Stored data entries
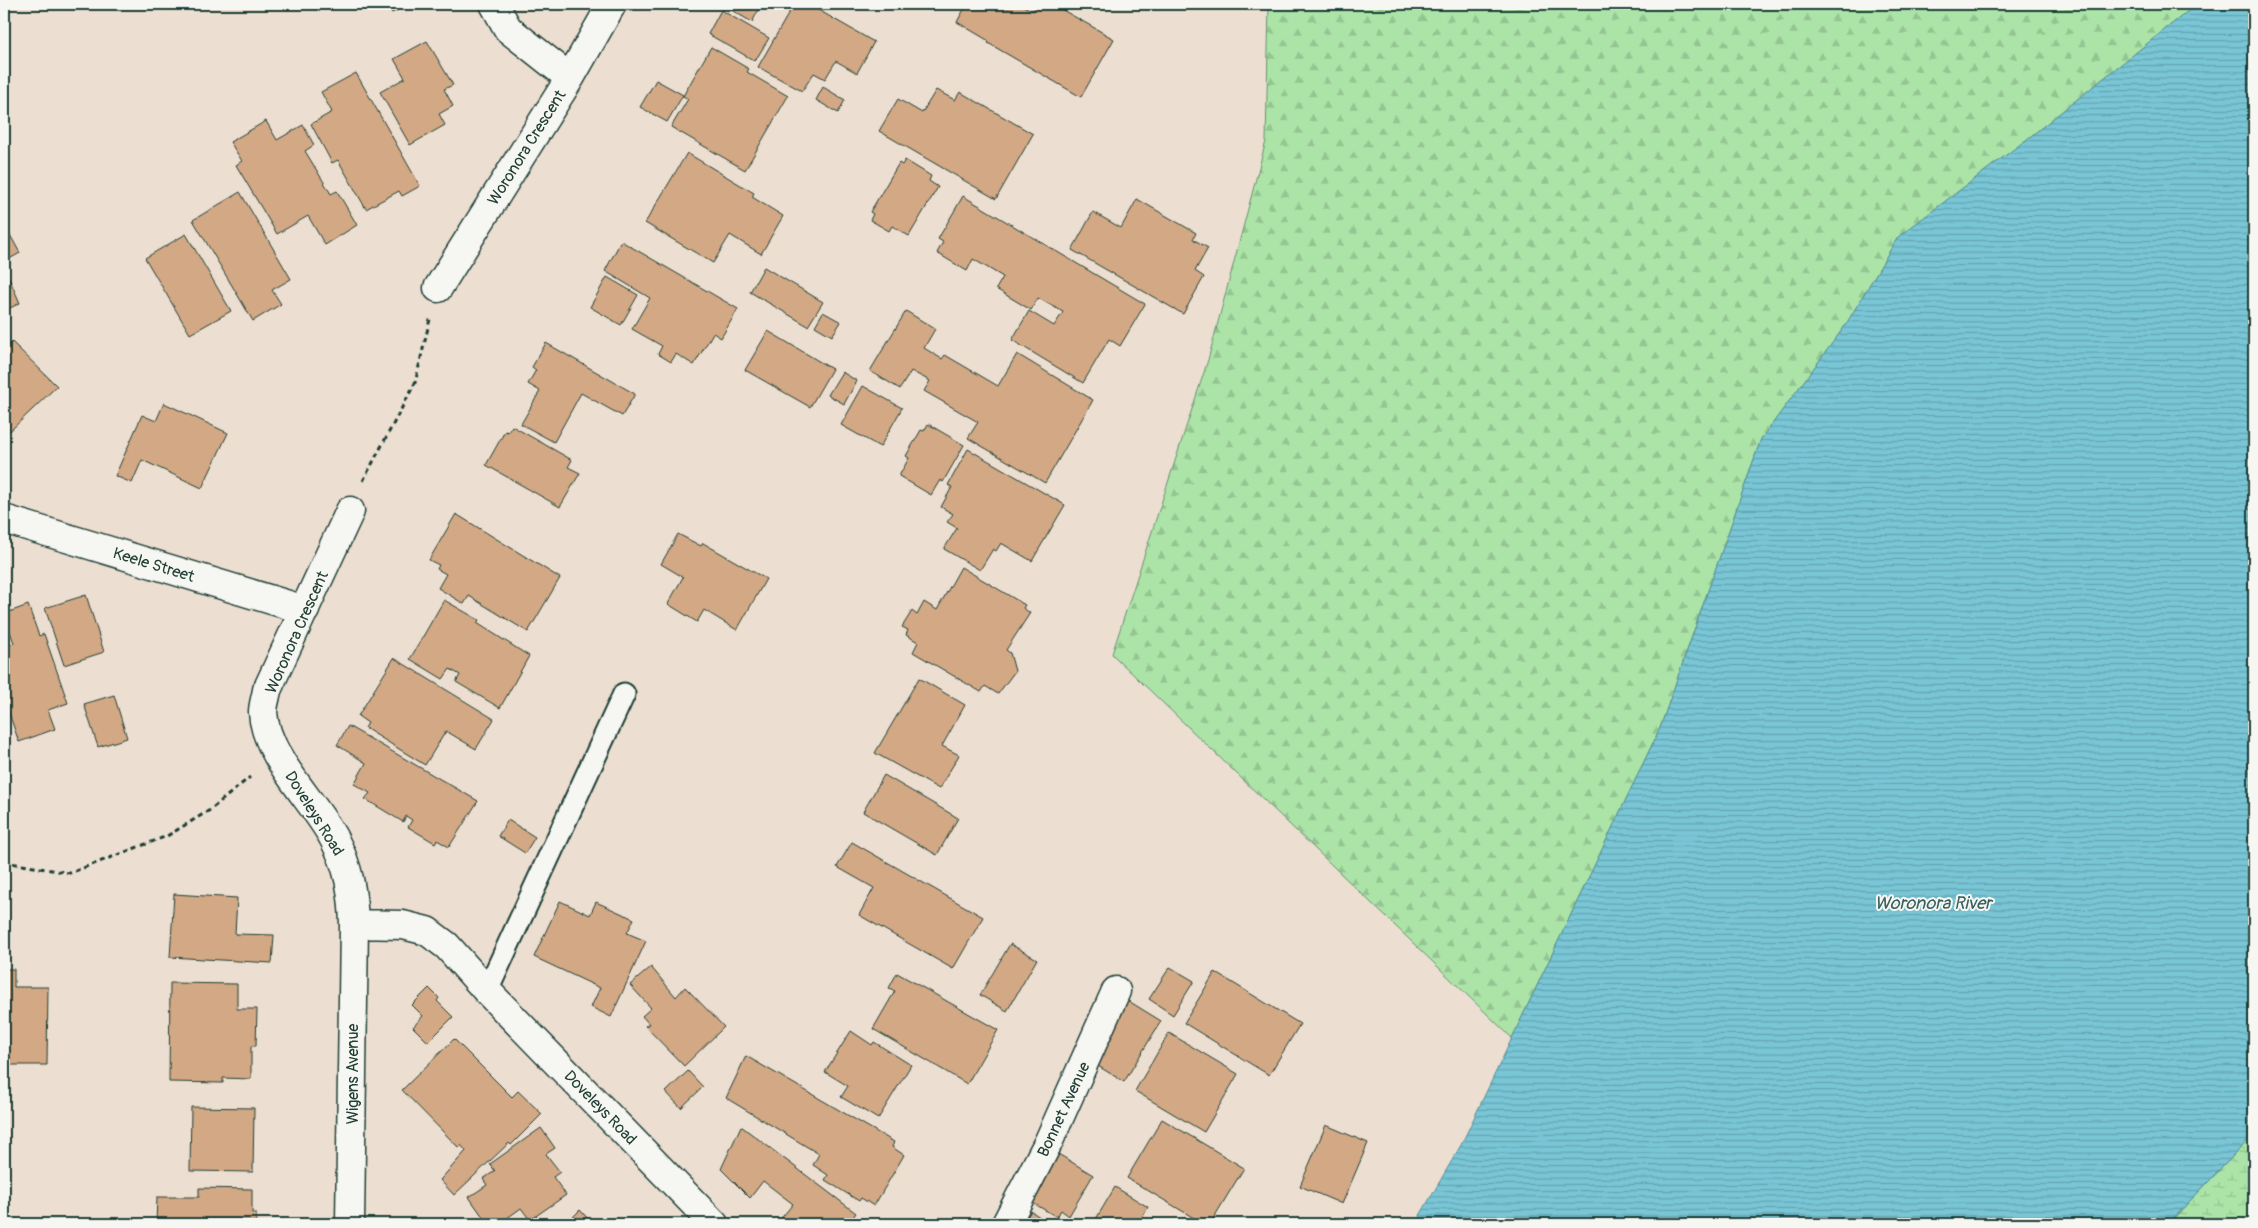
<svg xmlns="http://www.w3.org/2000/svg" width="2258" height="1228" viewBox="0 0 2258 1228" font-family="Pangolin,sans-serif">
<defs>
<pattern id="forest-firs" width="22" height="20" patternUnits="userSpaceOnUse" patternTransform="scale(1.25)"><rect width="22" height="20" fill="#ace4a8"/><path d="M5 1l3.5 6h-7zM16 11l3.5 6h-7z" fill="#94c491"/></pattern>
<pattern id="wetland-marsh" width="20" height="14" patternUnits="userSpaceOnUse" patternTransform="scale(1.25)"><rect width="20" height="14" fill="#ace4a8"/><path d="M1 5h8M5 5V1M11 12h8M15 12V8" fill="none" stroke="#94c491"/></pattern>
<pattern id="water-rules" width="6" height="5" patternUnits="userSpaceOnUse" patternTransform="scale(1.25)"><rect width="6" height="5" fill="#79c6d7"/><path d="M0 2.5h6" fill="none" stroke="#63a2af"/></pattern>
</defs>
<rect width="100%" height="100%" fill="#ecdfd1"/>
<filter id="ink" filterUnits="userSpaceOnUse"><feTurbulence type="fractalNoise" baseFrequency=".02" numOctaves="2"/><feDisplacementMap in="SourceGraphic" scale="10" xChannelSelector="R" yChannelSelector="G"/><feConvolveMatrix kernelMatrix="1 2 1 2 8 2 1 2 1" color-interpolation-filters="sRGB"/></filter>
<g filter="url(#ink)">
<path fill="url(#forest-firs)" stroke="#66906e" d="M 1269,4 L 2197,4 L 2026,140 L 1898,237 L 1845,326 L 1761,439 L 1660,728 L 1512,1038 L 1112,654 L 1208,360 L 1266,141 Z"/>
<path fill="url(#wetland-marsh)" stroke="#66906e" d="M 2254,1134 L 2254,1224 L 2168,1224 Z"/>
<path fill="url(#water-rules)" stroke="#558f96" d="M 2197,4 L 2254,4 L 2254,1134 L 2168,1224 L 1415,1224 L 1461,1145 L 1660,728 L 1761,439 L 1845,326 L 1898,237 L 2026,140 Z"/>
<path fill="#d3a884" stroke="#1f3d34" d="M 387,4 L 406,4 L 407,5 L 392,13 Z
M 728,4 L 762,4 L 752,22 L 726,7 Z
M 794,4 L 808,4 L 874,42 L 857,73 L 836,61 L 825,79 L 814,73 L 802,91 L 758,67 Z
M 967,4 L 1000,4 L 1008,8 L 1010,4 L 1020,4 L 1033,11 L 1037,4 L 1052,4 L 1114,39 L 1081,97 L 988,43 L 989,41 L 957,22 Z
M 721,10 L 769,38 L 755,61 L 708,34 Z
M 427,41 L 453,85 L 444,89 L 453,106 L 439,114 L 445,125 L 410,145 L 380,92 L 405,78 L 394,59 Z
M 711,47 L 749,69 L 747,72 L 788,96 L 745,170 L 671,127 L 688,99 L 683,96 Z
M 356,73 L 420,186 L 402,196 L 399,191 L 366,209 L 338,160 L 332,163 L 311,124 L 332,112 L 321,92 Z
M 656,80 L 683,95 L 667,122 L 640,107 Z
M 823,87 L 845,100 L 838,113 L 816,100 Z
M 936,90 L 955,100 L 960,92 L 1033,134 L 996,199 L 879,131 L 898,99 L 922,113 Z
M 266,121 L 277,140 L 303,125 L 314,145 L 305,151 L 331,194 L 337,191 L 357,225 L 325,245 L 308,216 L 277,234 L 236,165 L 242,161 L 230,142 Z
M 687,153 L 754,193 L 752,197 L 783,216 L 761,254 L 730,235 L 713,263 L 645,223 Z
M 905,160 L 931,176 L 929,181 L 938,187 L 909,236 L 892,226 L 889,231 L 870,220 L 873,214 L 870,212 L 899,163 L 902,165 Z
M 240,192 L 291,279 L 272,290 L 281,304 L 253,321 L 193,220 Z
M 963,196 L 1145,304 L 1120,346 L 1109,339 L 1083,383 L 1012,340 L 1029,311 L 1054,326 L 1063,312 L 1038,298 L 1031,310 L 996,289 L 1003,277 L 973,259 L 967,271 L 937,253 L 943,242 L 938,239 Z
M 1137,199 L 1196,233 L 1193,239 L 1208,248 L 1195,271 L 1204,277 L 1183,314 L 1072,250 L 1093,212 L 1121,228 Z
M 4,224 L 20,253 L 4,262 Z
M 186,234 L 231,311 L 190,334 L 145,258 Z
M 621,241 L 738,309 L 721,338 L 713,333 L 694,365 L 676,354 L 671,362 L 658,354 L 662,346 L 632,329 L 650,298 L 605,271 Z
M 764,267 L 823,302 L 808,326 L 750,292 Z
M 8,276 L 20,303 L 4,311 L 4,278 Z
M 607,277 L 638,295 L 621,325 L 590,307 Z
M 906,311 L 935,329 L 924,348 L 942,359 L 945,355 L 998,386 L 1017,354 L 1093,400 L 1045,483 L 968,438 L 978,422 L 924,391 L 930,381 L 911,371 L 900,389 L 870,371 Z
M 823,312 L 841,322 L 832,336 L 815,326 Z
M 768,331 L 832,369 L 810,407 L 745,370 Z
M 12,342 L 57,386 L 10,431 L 4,424 L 4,350 Z
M 546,343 L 635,394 L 622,416 L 581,393 L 554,442 L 521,424 L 540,391 L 528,384 L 536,370 L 532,367 Z
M 842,372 L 857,381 L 844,404 L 828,395 Z
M 863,386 L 902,408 L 880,447 L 841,425 Z
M 164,403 L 228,433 L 202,488 L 142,460 L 132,483 L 115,476 L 142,415 L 156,421 Z
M 928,424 L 964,445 L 943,482 L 940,480 L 931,495 L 899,476 L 909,458 L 906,456 L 921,430 L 924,431 Z
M 512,426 L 572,460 L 568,467 L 580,473 L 560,507 L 486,465 L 505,431 L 508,432 Z
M 968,449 L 1065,505 L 1032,561 L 1001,543 L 996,551 L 993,549 L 980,570 L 944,549 L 957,528 L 947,522 L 953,514 L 941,507 L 952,487 L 948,485 Z
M 456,514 L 560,578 L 528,632 L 469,596 L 464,604 L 438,588 L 446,574 L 437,569 L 439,565 L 429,560 Z
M 678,534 L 701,546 L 703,543 L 766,579 L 737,630 L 704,610 L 697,622 L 668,604 L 683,577 L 661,564 Z
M 961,567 L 1025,605 L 1023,608 L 1030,613 L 1006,650 L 1010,653 L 1015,671 L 998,694 L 985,686 L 981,692 L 913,652 L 918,642 L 906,635 L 908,630 L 902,627 L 912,611 L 917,615 L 924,602 L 937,610 Z
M 86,595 L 104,652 L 64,665 L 45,608 Z
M 444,600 L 479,620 L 477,623 L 529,656 L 500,708 L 456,682 L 460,675 L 450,669 L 443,679 L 410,659 Z
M 28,605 L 39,636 L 44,634 L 68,703 L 48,710 L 55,729 L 19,742 L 4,699 L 4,640 L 6,646 L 14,643 L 4,614 Z
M 394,658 L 494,719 L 476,749 L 446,731 L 425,765 L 365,728 L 368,723 L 358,716 Z
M 919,678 L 965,705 L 942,746 L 959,755 L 939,789 L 875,753 Z
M 114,695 L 127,738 L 98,747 L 84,704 Z
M 348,726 L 478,801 L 449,847 L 437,840 L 435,843 L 408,827 L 412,820 L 406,816 L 403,822 L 365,799 L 370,793 L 354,784 L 366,763 L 337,745 Z
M 884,775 L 958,818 L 937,855 L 863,812 Z
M 508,820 L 535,837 L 525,853 L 498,836 Z
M 852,842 L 983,917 L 953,969 L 859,915 L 874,888 L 837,867 Z
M 174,894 L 237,898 L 235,934 L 274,935 L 272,963 L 170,957 Z
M 560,901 L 590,915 L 596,902 L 634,919 L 627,933 L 646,941 L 611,1017 L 591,1007 L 600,988 L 534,957 Z
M 1010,944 L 1037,959 L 1007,1011 L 980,995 Z
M 651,967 L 676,997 L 685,987 L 724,1027 L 684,1066 L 645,1026 L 649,1024 L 642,1016 L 651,1008 L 630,985 Z
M 1170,967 L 1194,981 L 1173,1015 L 1149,999 Z
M 4,969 L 14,969 L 14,987 L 48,987 L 47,1065 L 4,1065 Z
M 1215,972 L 1300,1024 L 1269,1075 L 1184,1023 Z
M 897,973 L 998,1030 L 967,1084 L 873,1029 L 895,991 L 889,988 Z
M 170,983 L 237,984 L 237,1009 L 257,1009 L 256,1046 L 251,1046 L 251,1079 L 223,1078 L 223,1083 L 169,1082 Z
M 429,988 L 439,998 L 437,1001 L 453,1017 L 428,1042 L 413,1027 L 423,1016 L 412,1005 Z
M 1127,1000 L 1161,1021 L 1124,1082 L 1090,1061 Z
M 851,1031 L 872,1045 L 874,1042 L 911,1065 L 878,1119 L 841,1097 L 848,1086 L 825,1072 Z
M 1169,1033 L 1238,1074 L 1204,1132 L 1135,1091 Z
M 454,1039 L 512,1097 L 518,1091 L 542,1114 L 511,1145 L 509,1143 L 454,1195 L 440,1180 L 466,1151 L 461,1145 L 459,1148 L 402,1090 Z
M 746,1056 L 894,1142 L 892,1147 L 904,1155 L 874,1206 L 861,1198 L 859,1201 L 825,1180 L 828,1175 L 813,1165 L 819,1154 L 726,1098 Z
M 688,1071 L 703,1087 L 681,1108 L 666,1092 Z
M 191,1107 L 254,1108 L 253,1172 L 190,1171 Z
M 1162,1119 L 1244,1168 L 1210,1224 L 1204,1224 L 1127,1178 Z
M 1326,1125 L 1368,1143 L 1342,1204 L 1300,1186 Z
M 741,1126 L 856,1213 L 848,1224 L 782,1224 L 778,1222 L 793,1204 L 763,1181 L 750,1198 L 721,1169 Z
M 541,1128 L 555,1148 L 546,1154 L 560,1172 L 553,1177 L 566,1195 L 530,1220 L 521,1208 L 499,1224 L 488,1224 L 469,1197 L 487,1185 L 483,1179 L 495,1171 L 490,1164 Z
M 1055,1152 L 1093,1175 L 1069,1216 L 1061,1210 L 1057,1217 L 1026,1199 Z
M 1115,1187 L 1148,1207 L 1138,1224 L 1093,1224 Z
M 199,1188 L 252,1189 L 252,1213 L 256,1213 L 256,1224 L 156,1224 L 157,1197 L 199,1197 Z
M 580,1210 L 593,1224 L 566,1224 Z
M 1031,1211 L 1050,1224 L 1022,1224 Z"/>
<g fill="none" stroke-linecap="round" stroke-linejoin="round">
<defs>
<path id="service" d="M 487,991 L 624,694"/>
<path id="minor" d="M 494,4 L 508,29 L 570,78
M 438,288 L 570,78 L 612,4
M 350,511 L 267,690 C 266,697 263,705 263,712 C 265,756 315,802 334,839 C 349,867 353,893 354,924 L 403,925 L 427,931 L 447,946 L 487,991 L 714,1224
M 4,519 L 305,610
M 350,1224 L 354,924
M 1006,1224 L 1048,1143 L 1116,991"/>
</defs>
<use href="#service" stroke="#1f3d34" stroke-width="25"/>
<use href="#minor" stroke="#1f3d34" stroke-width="31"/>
<path stroke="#1f3d34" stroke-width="3" stroke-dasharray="5 4" stroke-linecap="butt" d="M 363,481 L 415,383 L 430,319
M 4,862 L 70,873 L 167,836 L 210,810 L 250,777"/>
<use href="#service" stroke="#f6f6f2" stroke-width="21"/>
<use href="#minor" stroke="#f6f6f2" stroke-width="28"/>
</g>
</g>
<g text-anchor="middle" stroke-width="4" stroke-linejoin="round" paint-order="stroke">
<g font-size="16" fill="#1f3d34" stroke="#f6f6f2">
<text transform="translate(526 147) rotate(-58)" y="6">Woronora Crescent</text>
<text transform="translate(154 564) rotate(17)" y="6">Keele Street</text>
<text transform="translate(296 632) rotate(-66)" y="6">Woronora Crescent</text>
<text transform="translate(315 813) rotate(58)" y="6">Doveleys Road</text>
<text transform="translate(352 1074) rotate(-90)" y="6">Wigens Avenue</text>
<text transform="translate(601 1107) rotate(46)" y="6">Doveleys Road</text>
<text transform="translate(1063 1109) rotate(-65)" y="6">Bonnet Avenue</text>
</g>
<g font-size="18" font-style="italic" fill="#365f5d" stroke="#f6f6f2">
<text x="1933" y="909">Woronora River</text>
</g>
</g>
<rect width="2258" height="1228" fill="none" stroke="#f6f6f2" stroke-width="20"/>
<rect x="10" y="10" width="2238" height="1208" fill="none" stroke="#1f3d34" stroke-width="2" filter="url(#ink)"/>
</svg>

# Task goal
All lines above from the one containing "M 851,1031 L" to the one containing "415,383 L 430,319" must be repeated exactly, both lines included, and no others.

# Output of the exercise
M 851,1031 L 872,1045 L 874,1042 L 911,1065 L 878,1119 L 841,1097 L 848,1086 L 825,1072 Z
M 1169,1033 L 1238,1074 L 1204,1132 L 1135,1091 Z
M 454,1039 L 512,1097 L 518,1091 L 542,1114 L 511,1145 L 509,1143 L 454,1195 L 440,1180 L 466,1151 L 461,1145 L 459,1148 L 402,1090 Z
M 746,1056 L 894,1142 L 892,1147 L 904,1155 L 874,1206 L 861,1198 L 859,1201 L 825,1180 L 828,1175 L 813,1165 L 819,1154 L 726,1098 Z
M 688,1071 L 703,1087 L 681,1108 L 666,1092 Z
M 191,1107 L 254,1108 L 253,1172 L 190,1171 Z
M 1162,1119 L 1244,1168 L 1210,1224 L 1204,1224 L 1127,1178 Z
M 1326,1125 L 1368,1143 L 1342,1204 L 1300,1186 Z
M 741,1126 L 856,1213 L 848,1224 L 782,1224 L 778,1222 L 793,1204 L 763,1181 L 750,1198 L 721,1169 Z
M 541,1128 L 555,1148 L 546,1154 L 560,1172 L 553,1177 L 566,1195 L 530,1220 L 521,1208 L 499,1224 L 488,1224 L 469,1197 L 487,1185 L 483,1179 L 495,1171 L 490,1164 Z
M 1055,1152 L 1093,1175 L 1069,1216 L 1061,1210 L 1057,1217 L 1026,1199 Z
M 1115,1187 L 1148,1207 L 1138,1224 L 1093,1224 Z
M 199,1188 L 252,1189 L 252,1213 L 256,1213 L 256,1224 L 156,1224 L 157,1197 L 199,1197 Z
M 580,1210 L 593,1224 L 566,1224 Z
M 1031,1211 L 1050,1224 L 1022,1224 Z"/>
<g fill="none" stroke-linecap="round" stroke-linejoin="round">
<defs>
<path id="service" d="M 487,991 L 624,694"/>
<path id="minor" d="M 494,4 L 508,29 L 570,78
M 438,288 L 570,78 L 612,4
M 350,511 L 267,690 C 266,697 263,705 263,712 C 265,756 315,802 334,839 C 349,867 353,893 354,924 L 403,925 L 427,931 L 447,946 L 487,991 L 714,1224
M 4,519 L 305,610
M 350,1224 L 354,924
M 1006,1224 L 1048,1143 L 1116,991"/>
</defs>
<use href="#service" stroke="#1f3d34" stroke-width="25"/>
<use href="#minor" stroke="#1f3d34" stroke-width="31"/>
<path stroke="#1f3d34" stroke-width="3" stroke-dasharray="5 4" stroke-linecap="butt" d="M 363,481 L 415,383 L 430,319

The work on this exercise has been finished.